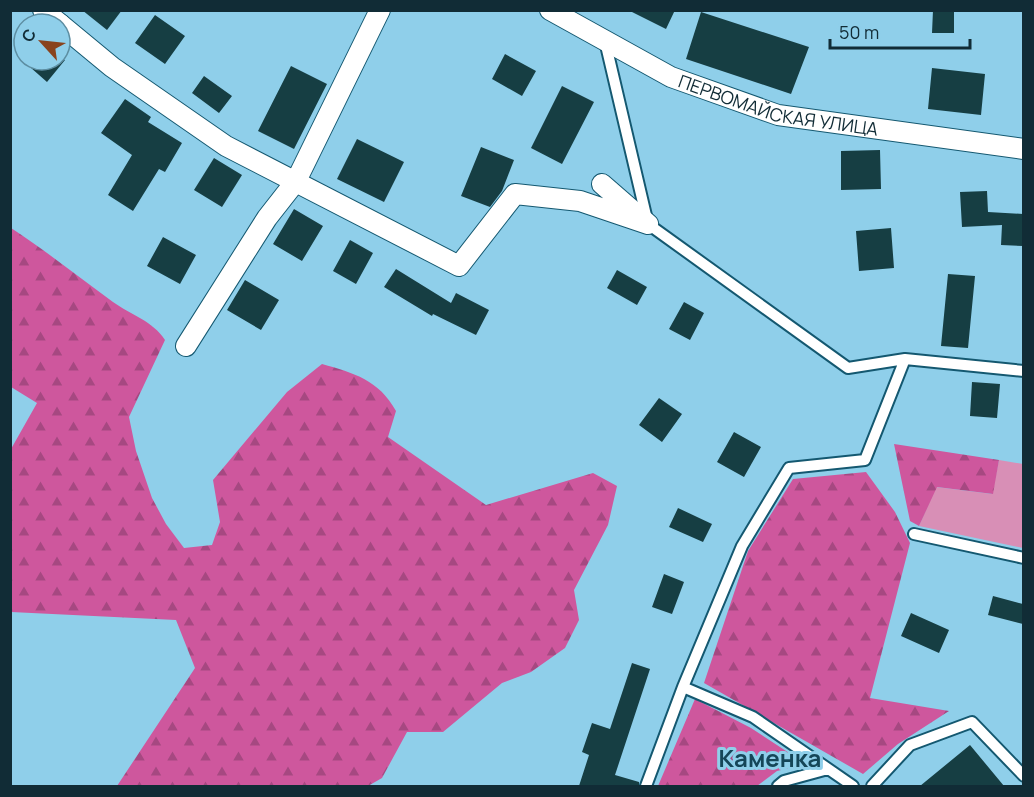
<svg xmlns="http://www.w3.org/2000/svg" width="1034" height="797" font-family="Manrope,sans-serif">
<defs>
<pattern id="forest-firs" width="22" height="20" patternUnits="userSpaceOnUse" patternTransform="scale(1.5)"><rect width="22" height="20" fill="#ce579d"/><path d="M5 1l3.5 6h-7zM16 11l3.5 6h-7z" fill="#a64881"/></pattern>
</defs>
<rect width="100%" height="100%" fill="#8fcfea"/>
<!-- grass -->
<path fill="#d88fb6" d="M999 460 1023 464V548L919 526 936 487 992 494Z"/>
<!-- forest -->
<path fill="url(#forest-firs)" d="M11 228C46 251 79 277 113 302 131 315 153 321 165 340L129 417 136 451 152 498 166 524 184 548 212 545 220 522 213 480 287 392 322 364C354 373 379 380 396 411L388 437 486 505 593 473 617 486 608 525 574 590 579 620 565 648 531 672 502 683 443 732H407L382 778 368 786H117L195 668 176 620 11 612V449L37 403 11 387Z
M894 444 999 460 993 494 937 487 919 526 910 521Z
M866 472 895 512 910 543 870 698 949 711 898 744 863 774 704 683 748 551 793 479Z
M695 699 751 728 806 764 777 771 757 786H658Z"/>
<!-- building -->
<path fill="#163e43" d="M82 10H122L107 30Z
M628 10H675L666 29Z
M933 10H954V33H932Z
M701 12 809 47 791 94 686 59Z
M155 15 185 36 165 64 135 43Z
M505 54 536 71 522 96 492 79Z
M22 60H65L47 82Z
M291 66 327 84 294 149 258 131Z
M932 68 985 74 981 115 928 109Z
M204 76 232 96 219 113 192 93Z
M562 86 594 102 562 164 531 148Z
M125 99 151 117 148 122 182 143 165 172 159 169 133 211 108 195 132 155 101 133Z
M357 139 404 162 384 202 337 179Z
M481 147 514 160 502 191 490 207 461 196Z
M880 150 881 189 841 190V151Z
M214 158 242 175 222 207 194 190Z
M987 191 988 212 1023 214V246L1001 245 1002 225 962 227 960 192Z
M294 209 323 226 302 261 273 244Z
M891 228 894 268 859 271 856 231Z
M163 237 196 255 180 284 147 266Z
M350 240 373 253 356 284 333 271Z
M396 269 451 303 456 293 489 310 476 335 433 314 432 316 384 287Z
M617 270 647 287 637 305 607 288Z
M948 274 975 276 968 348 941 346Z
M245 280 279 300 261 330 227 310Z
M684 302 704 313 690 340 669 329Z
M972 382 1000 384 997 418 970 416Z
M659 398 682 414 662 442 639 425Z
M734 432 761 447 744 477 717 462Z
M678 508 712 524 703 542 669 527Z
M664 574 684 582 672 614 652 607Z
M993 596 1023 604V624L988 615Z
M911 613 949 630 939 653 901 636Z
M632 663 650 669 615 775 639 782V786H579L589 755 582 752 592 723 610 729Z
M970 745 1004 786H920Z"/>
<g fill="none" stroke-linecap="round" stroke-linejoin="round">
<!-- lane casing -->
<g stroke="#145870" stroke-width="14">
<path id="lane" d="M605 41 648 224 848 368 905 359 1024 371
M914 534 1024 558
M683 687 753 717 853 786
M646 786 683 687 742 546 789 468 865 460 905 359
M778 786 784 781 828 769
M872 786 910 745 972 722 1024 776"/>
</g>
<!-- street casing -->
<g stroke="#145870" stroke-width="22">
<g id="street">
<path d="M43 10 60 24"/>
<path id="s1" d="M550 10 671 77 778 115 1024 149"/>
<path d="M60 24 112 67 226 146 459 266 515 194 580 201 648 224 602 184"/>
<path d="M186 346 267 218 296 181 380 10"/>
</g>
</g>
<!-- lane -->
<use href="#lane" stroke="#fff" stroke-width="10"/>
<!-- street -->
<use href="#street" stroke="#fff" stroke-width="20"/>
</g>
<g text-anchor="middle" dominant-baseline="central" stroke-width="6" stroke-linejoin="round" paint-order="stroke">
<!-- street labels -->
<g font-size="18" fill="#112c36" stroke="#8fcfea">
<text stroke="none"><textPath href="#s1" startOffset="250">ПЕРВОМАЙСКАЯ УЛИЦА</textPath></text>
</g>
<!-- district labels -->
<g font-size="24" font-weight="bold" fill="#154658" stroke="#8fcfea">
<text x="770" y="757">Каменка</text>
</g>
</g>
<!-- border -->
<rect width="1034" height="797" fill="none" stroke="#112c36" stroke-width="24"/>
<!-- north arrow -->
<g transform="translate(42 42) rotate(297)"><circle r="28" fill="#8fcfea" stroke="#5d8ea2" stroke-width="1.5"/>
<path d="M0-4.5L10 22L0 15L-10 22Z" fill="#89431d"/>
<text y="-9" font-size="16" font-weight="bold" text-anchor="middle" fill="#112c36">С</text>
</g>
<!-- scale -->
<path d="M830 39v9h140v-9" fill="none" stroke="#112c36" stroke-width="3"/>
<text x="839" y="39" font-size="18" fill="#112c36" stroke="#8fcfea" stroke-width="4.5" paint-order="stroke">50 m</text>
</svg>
+ + +
◆ Task directions ◆
What is needed is the full material, retyped unchanged, with no pictures in it.

◆ Result ◆
<svg xmlns="http://www.w3.org/2000/svg" width="1034" height="797" font-family="Manrope,sans-serif">
<defs>
<pattern id="forest-firs" width="22" height="20" patternUnits="userSpaceOnUse" patternTransform="scale(1.5)"><rect width="22" height="20" fill="#ce579d"/><path d="M5 1l3.5 6h-7zM16 11l3.5 6h-7z" fill="#a64881"/></pattern>
</defs>
<rect width="100%" height="100%" fill="#8fcfea"/>
<!-- grass -->
<path fill="#d88fb6" d="M999 460 1023 464V548L919 526 936 487 992 494Z"/>
<!-- forest -->
<path fill="url(#forest-firs)" d="M11 228C46 251 79 277 113 302 131 315 153 321 165 340L129 417 136 451 152 498 166 524 184 548 212 545 220 522 213 480 287 392 322 364C354 373 379 380 396 411L388 437 486 505 593 473 617 486 608 525 574 590 579 620 565 648 531 672 502 683 443 732H407L382 778 368 786H117L195 668 176 620 11 612V449L37 403 11 387Z
M894 444 999 460 993 494 937 487 919 526 910 521Z
M866 472 895 512 910 543 870 698 949 711 898 744 863 774 704 683 748 551 793 479Z
M695 699 751 728 806 764 777 771 757 786H658Z"/>
<!-- building -->
<path fill="#163e43" d="M82 10H122L107 30Z
M628 10H675L666 29Z
M933 10H954V33H932Z
M701 12 809 47 791 94 686 59Z
M155 15 185 36 165 64 135 43Z
M505 54 536 71 522 96 492 79Z
M22 60H65L47 82Z
M291 66 327 84 294 149 258 131Z
M932 68 985 74 981 115 928 109Z
M204 76 232 96 219 113 192 93Z
M562 86 594 102 562 164 531 148Z
M125 99 151 117 148 122 182 143 165 172 159 169 133 211 108 195 132 155 101 133Z
M357 139 404 162 384 202 337 179Z
M481 147 514 160 502 191 490 207 461 196Z
M880 150 881 189 841 190V151Z
M214 158 242 175 222 207 194 190Z
M987 191 988 212 1023 214V246L1001 245 1002 225 962 227 960 192Z
M294 209 323 226 302 261 273 244Z
M891 228 894 268 859 271 856 231Z
M163 237 196 255 180 284 147 266Z
M350 240 373 253 356 284 333 271Z
M396 269 451 303 456 293 489 310 476 335 433 314 432 316 384 287Z
M617 270 647 287 637 305 607 288Z
M948 274 975 276 968 348 941 346Z
M245 280 279 300 261 330 227 310Z
M684 302 704 313 690 340 669 329Z
M972 382 1000 384 997 418 970 416Z
M659 398 682 414 662 442 639 425Z
M734 432 761 447 744 477 717 462Z
M678 508 712 524 703 542 669 527Z
M664 574 684 582 672 614 652 607Z
M993 596 1023 604V624L988 615Z
M911 613 949 630 939 653 901 636Z
M632 663 650 669 615 775 639 782V786H579L589 755 582 752 592 723 610 729Z
M970 745 1004 786H920Z"/>
<g fill="none" stroke-linecap="round" stroke-linejoin="round">
<!-- lane casing -->
<g stroke="#145870" stroke-width="14">
<path id="lane" d="M605 41 648 224 848 368 905 359 1024 371
M914 534 1024 558
M683 687 753 717 853 786
M646 786 683 687 742 546 789 468 865 460 905 359
M778 786 784 781 828 769
M872 786 910 745 972 722 1024 776"/>
</g>
<!-- street casing -->
<g stroke="#145870" stroke-width="22">
<g id="street">
<path d="M43 10 60 24"/>
<path id="s1" d="M550 10 671 77 778 115 1024 149"/>
<path d="M60 24 112 67 226 146 459 266 515 194 580 201 648 224 602 184"/>
<path d="M186 346 267 218 296 181 380 10"/>
</g>
</g>
<!-- lane -->
<use href="#lane" stroke="#fff" stroke-width="10"/>
<!-- street -->
<use href="#street" stroke="#fff" stroke-width="20"/>
</g>
<g text-anchor="middle" dominant-baseline="central" stroke-width="6" stroke-linejoin="round" paint-order="stroke">
<!-- street labels -->
<g font-size="18" fill="#112c36" stroke="#8fcfea">
<text stroke="none"><textPath href="#s1" startOffset="250">ПЕРВОМАЙСКАЯ УЛИЦА</textPath></text>
</g>
<!-- district labels -->
<g font-size="24" font-weight="bold" fill="#154658" stroke="#8fcfea">
<text x="770" y="757">Каменка</text>
</g>
</g>
<!-- border -->
<rect width="1034" height="797" fill="none" stroke="#112c36" stroke-width="24"/>
<!-- north arrow -->
<g transform="translate(42 42) rotate(297)"><circle r="28" fill="#8fcfea" stroke="#5d8ea2" stroke-width="1.5"/>
<path d="M0-4.5L10 22L0 15L-10 22Z" fill="#89431d"/>
<text y="-9" font-size="16" font-weight="bold" text-anchor="middle" fill="#112c36">С</text>
</g>
<!-- scale -->
<path d="M830 39v9h140v-9" fill="none" stroke="#112c36" stroke-width="3"/>
<text x="839" y="39" font-size="18" fill="#112c36" stroke="#8fcfea" stroke-width="4.5" paint-order="stroke">50 m</text>
</svg>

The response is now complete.